Dutch prosecutors announced Sunday they have launched a criminal investigation into five suspected Somali pirates for allegedly hijacking a South African yacht and plan to prosecute them in the Netherlands.
The five men, aged between 20 and 30 years, were being held on the navy ship Amsterdam, whose crew arrested them last month and were to be transported to the Netherlands later Sunday, the national prosecutor's office said in a statement.
The Yacht, Choizil, was hijacked off Tanzania's coast and later run aground by pirates on Nov. 7.
A South African husband and wife were taken to land and were being held hostage, but the skipper remained on board and was later picked up by the French navy.

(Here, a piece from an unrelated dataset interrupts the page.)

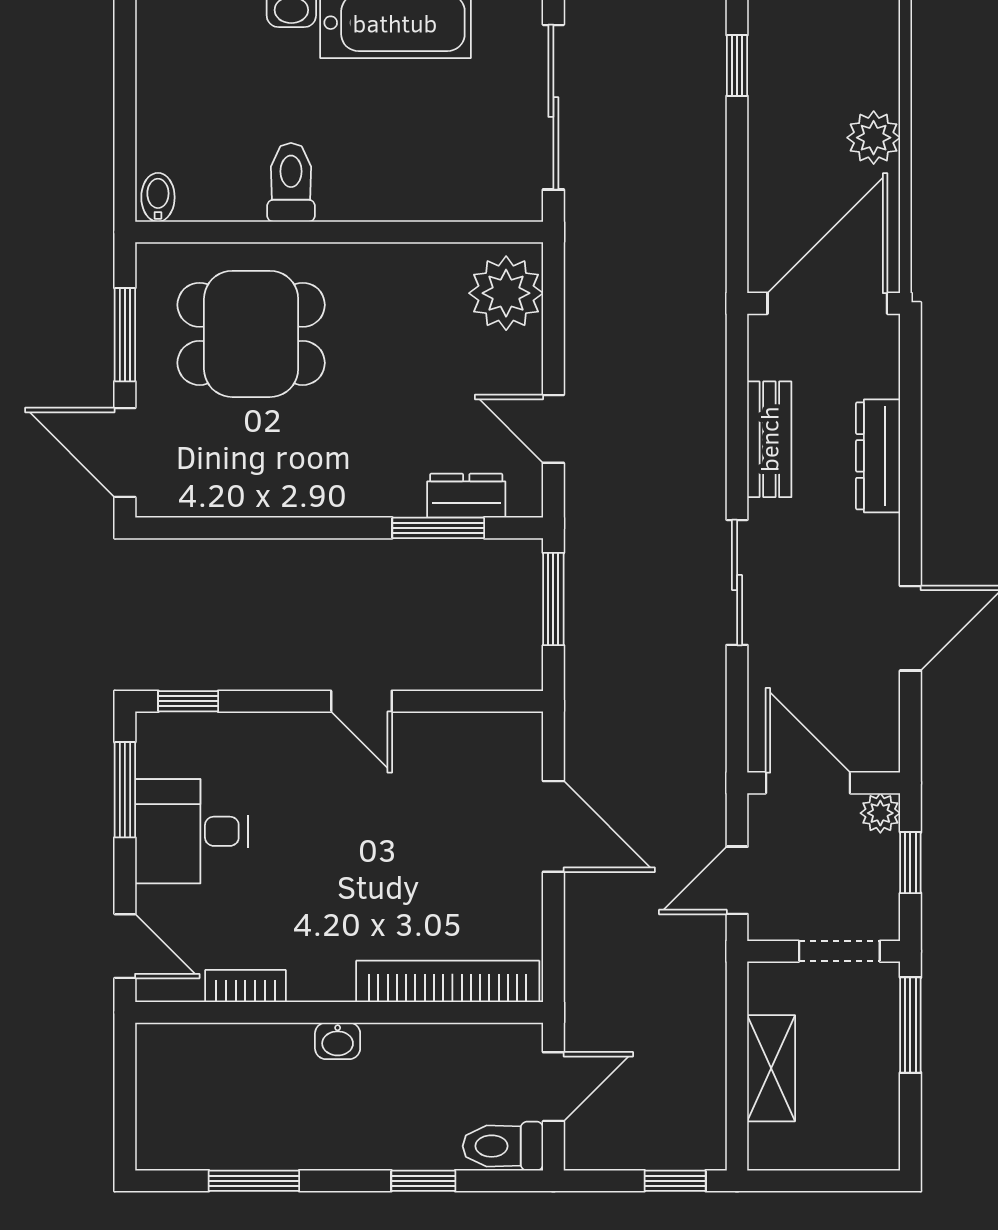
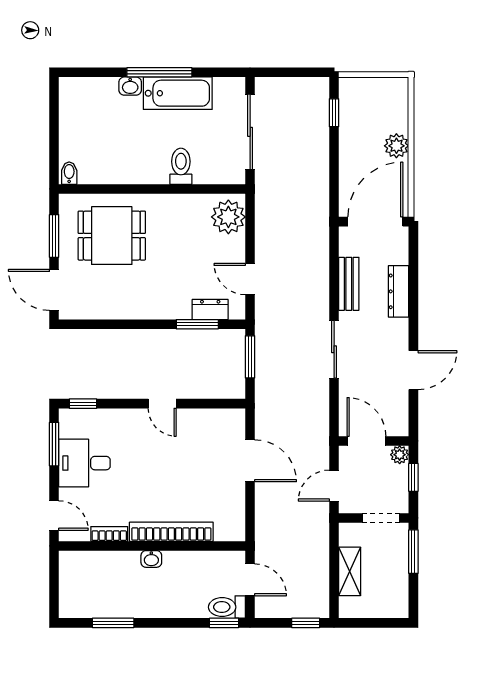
toilet: (291, 182) -> (181, 166), moved
bookcase: (448, 981) -> (171, 532), moved
door: (553, 1087) -> (250, 580), hinge flipped
window: (423, 1181) -> (224, 623), moved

It was not the first time the Dutch have launched a case against Somali piracy suspects. In June, five Somalis were convicted of attacking a Dutch Antilles-flagged cargo ship with automatic weapons and a rocket-propelled grenade, in the first piracy case to come to trial in Europe in modern times.
The men were all sentenced to five years for the 2009 attack, which was foiled by Danish marines.
Another 15 suspected pirates detained by the crew of the Amsterdam have been released because of a lack of evidence.
Prosecutors said they can put the Somalis on trial because piracy is a crime under international law.
"The five Somalis are being prosecuted because there is an allegation of a successful act of marine robbery with victims and there is enough evidence against the suspects," the statement said.
Germany started its first piracy trial in hundreds of years last month in Hamburg, with 10 Somali men accused of attacking a German container ship. The suspects also were captured by Dutch marines and extradited to Germany in June.
International efforts to have pirates tried in Africa faltered in November when a judge in Kenya's second-highest court said the country does not have jurisdiction to try pirates if attacks have taken place outside its waters.
Kenya is holding 123 piracy suspects for trial. Another 18 suspects have been convicted and sentenced in Kenya, according to the U.N. Office on Drugs and Crime.
The international community has depended on countries like Kenya and the Seychelles to prosecute pirates who attack off East Africa, in a lucrative crime wave that has flourished in recent years in the absence of stable government in Somalia.